Task requirements:
a: List every article heading that appears in the charter excerpt.
b: Condense the paragraph of the charter excerpt that begins "The number of directors constituting" into a short bulleted list that keeps its main facts.
c: Reproduce everything in the charter excerpt from "B.           Common Stock" down to "the payment thereof.", word for word.

Selected passage:

■ ■ ■ ■ ■

B.           Common Stock
 
(a)           The Common Stock is junior to the Preferred Stock and is subject to all the powers, rights, privileges, preferences and priorities of the Preferred Stock as herein set forth and as may be stated in any Directors’ Resolution o r Resolutions.
 
(b)           Subject to all rights of the Preferred Stock, dividends may be paid on the Common Stock as and when declared by the Board of Directors of the Corporation out of any funds of the Corporation legally available for the payment thereof.
 
(c)           In the event of any liquidation, dissolution or winding up of the affairs of the Corporation, after payment shall have been made in full to the holders of the Preferred Stock, the remaining assets and funds of the Corporation shall be distributed to the holders of the Common Stock according to their respective shares.
 
(d)           Except as otherwise provided by law and subject to any voting rights conferred on the Preferred Stock, or any series thereof, by any Directors’ Resolution, the holders of shares of Common Stock shall possess the exclusive voting rights for the election of directors and for all other purposes, with each holder of Common Stock on the date fixed for determining the shareholders entitled to vote being entitled to one vote for each share of Common Stock held of record by such holder.
 
ARTICLE V
 
The Board of Directors is authorized to alter, amend or repeal the Bylaws or adopt new Bylaws of the Corporation. The shareholders shall not repeal or change the Bylaws of the Corporation except by the vote of the holders of not less than 80 percent of the total voting power of all shares of stock of the Corporation entitled to vote in the election of Directors, considered for purposes of this Article V as one class.
 
ARTICLE VI
 
Cumulative voting of shares of stock for the election of directors is hereby prohibited.
 
ARTICLE VII
 
The principal place of business and office of the Corporation is located at 601 South Raguet, within the City of Lufkin, County of Angelina, State of Texas. The post office address of the registered office of the Corporation is 350 N. St. Paul Street, Suite 2900, Dallas, Texas 75201, and the registered agent of the Corporation at the same address is CT Corporation System.
 
ARTICLE VIII
 
The number of directors constituting the Board of Directors shall be fixed as specified in the Bylaws of the Corporation, but shall not be less than nine or more than fifteen. The directors shall be divided into three classes, designated Class I, Class II and Class III. The initial term for directors in Class I shall expire at the annual meeting of shareholders to be held in 1986 ; the initial term for directors in Class II shall expire at the annual meeting of shareholders to be held in 1987 ; and the initial term for directors in Class III shall expire at the annual meeting of shareholders to be held in 1988. Each class of directors shall consist, as nearly as may be possible, of one-third of the total number of directors constituting the entire Board of Directors.

■ ■ ■ ■ ■

Given entries:
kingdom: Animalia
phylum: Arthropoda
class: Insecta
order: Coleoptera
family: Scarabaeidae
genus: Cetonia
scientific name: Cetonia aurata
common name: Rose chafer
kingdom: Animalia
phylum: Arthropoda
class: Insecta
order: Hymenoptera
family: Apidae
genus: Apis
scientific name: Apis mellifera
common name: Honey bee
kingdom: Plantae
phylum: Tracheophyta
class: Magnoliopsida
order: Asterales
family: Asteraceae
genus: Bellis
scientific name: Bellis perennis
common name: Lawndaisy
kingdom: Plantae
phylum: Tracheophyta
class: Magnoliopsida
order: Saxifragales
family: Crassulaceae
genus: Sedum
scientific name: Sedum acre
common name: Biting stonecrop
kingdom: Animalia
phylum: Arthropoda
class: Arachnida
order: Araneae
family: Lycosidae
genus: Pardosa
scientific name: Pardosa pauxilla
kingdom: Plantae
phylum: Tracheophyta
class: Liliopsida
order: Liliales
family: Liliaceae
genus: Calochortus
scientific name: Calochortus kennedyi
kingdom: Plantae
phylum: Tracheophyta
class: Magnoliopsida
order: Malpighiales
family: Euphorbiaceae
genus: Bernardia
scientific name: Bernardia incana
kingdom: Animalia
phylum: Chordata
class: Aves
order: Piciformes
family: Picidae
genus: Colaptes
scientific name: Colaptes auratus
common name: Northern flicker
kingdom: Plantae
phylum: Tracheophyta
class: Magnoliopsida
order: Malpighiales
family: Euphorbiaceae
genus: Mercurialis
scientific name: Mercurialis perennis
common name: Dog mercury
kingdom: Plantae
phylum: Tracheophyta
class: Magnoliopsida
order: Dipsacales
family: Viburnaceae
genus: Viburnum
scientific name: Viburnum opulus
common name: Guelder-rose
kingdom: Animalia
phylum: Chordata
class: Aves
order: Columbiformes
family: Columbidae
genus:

■ ■ ■ ■ ■

Answers to the exercises:
a:
ARTICLE V
ARTICLE VI
ARTICLE VII
ARTICLE VIII

b:
- The Bylaws fix the number of directors, with a minimum of nine and a maximum of fifteen.
- Directors are split into Class I, Class II and Class III.
- Initial terms expire at the annual shareholders' meeting in 1986 (Class I), 1987 (Class II) and 1988 (Class III).
- Each class is, as nearly as possible, one-third of the full Board.

c:
B.           Common Stock
 
(a)           The Common Stock is junior to the Preferred Stock and is subject to all the powers, rights, privileges, preferences and priorities of the Preferred Stock as herein set forth and as may be stated in any Directors’ Resolution o r Resolutions.
 
(b)           Subject to all rights of the Preferred Stock, dividends may be paid on the Common Stock as and when declared by the Board of Directors of the Corporation out of any funds of the Corporation legally available for the payment thereof.